As detailed in the lawsuit, USACBI is an anti-Israel political activist group that seeks to delegitimize the State of Israel in the world community. It proscribes any academic involvement with Israeli universities, including intellectual discourse, collaboration on research, and even study abroad programs. Newly revealed emails show how USACBI activists took over the ASA in order to use the academic association as a tool for advancing their anti-Israel political agenda.

The lawsuit reveals that they plotted to take-over the ASA by stealth, because most scholars opposed any form of academic boycott, and many considered the USACBI’s anti-Israel boycott to be anti-Semitic. The lawsuit shows that the plot was concocted in part by controversial BDS activist Jasbir Puar, who has suggested that Israel had mined for organs of Palestinians for scientific research.

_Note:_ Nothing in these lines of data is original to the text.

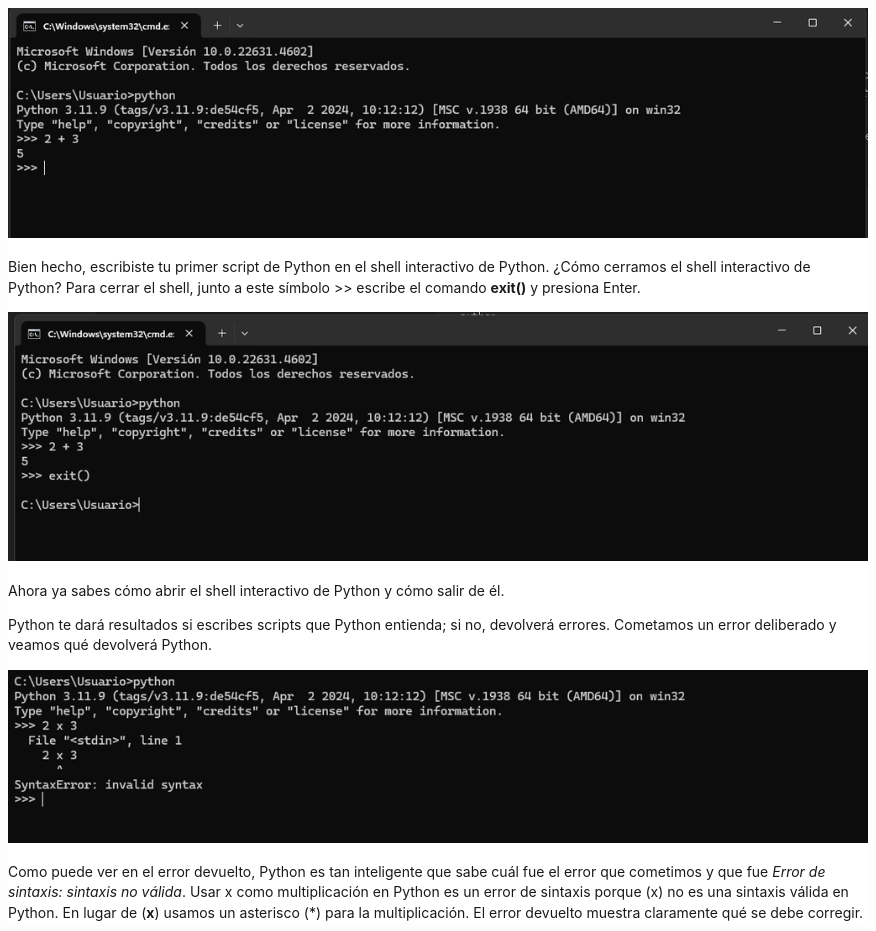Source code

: ![{90ECEF63-39AD-4756-A1C1-8561A8F4767B}.png](img/90ECEF63-39AD-4756-A1C1-8561A8F4767B.png)

Bien hecho, escribiste tu primer script de Python en el shell interactivo de Python. ¿Cómo cerramos el shell interactivo de Python?
Para cerrar el shell, junto a este símbolo >> escribe el comando **exit()** y presiona Enter.

![{57866FC2-0BC0-428B-9E49-C53ECF06A0C0}.png](img/57866FC2-0BC0-428B-9E49-C53ECF06A0C0.png)

Ahora ya sabes cómo abrir el shell interactivo de Python y cómo salir de él.

Python te dará resultados si escribes scripts que Python entienda; si no, devolverá errores. Cometamos un error deliberado y veamos qué devolverá Python.

![{069D54D4-625F-4543-91C1-C247314F63BD}.png](img/069D54D4-625F-4543-91C1-C247314F63BD.png)

Como puede ver en el error devuelto, Python es tan inteligente que sabe cuál fue el error que cometimos y que fue *Error de sintaxis: sintaxis no válida*. Usar x como multiplicación en Python es un error de sintaxis porque (x) no es una sintaxis válida en Python. En lugar de (**x**) usamos un asterisco (*) para la multiplicación. El error devuelto muestra claramente qué se debe corregir.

Explicit emails between and amongst various defendants show how Puar promoted the USACBI agenda by packing the ASA leadership with BDS advocates. BDS activist Sunaina Maira wrote in an email: “Jasbir is nominating me … for the Council and she suggests populating it with as many [USACBI] supporters as possible.” Another BDS supporter explains: “In my conversations with Jasbir it’s clear that the intent of her nominations was to bring more people who do work in, and are politically committed to . . . the question of Palestine . . . we were nominated in order to build momentum for BDS even though the question of BDS in American Studies Association may or may not emerge while we’re on the council.”

Emails amongst candidates for ASA leadership positions explicitly agree that they would not disclose their plan to advance BDS to ASA members. The one candidate who disagreed, saying the issue was material and disclosed his support for BDS, lost. Those who kept it secret were elected.

These same BDS activists, once elected, manipulated ASA procedures to suppress voting for the Boycott Resolution by ASA members who disagreed with them. In an email, ASA Executive Director John Stephens explained that those academics who would pay their dues after the announcement of the vote would likely vote against the BDS resolution. By artificially freezing the cut-off date for dues payment, the BDS activists succeeded in preventing some long-time dues-paying ASA members from voting. The complaint further alleges, in spite of these manipulations, BDS activists never actually obtained the number of votes necessary to impose a boycott but manipulated the association to impose one anyhow.

“The email paper trails reveal nothing less than a focused campaign to capture a society of academics with no relationship to Israel, its Arab neighbors, or the Arab/Israeli conflict,” added Aviva Vogelstein, the Brandeis Center’s Director of Legal Initiatives. “The ASA’s boycott campaign was conducted by activists who are focused on only one thing: using organizations of scholars – including but not limited to the ASA – and their resources, including good will, to attack Israel.”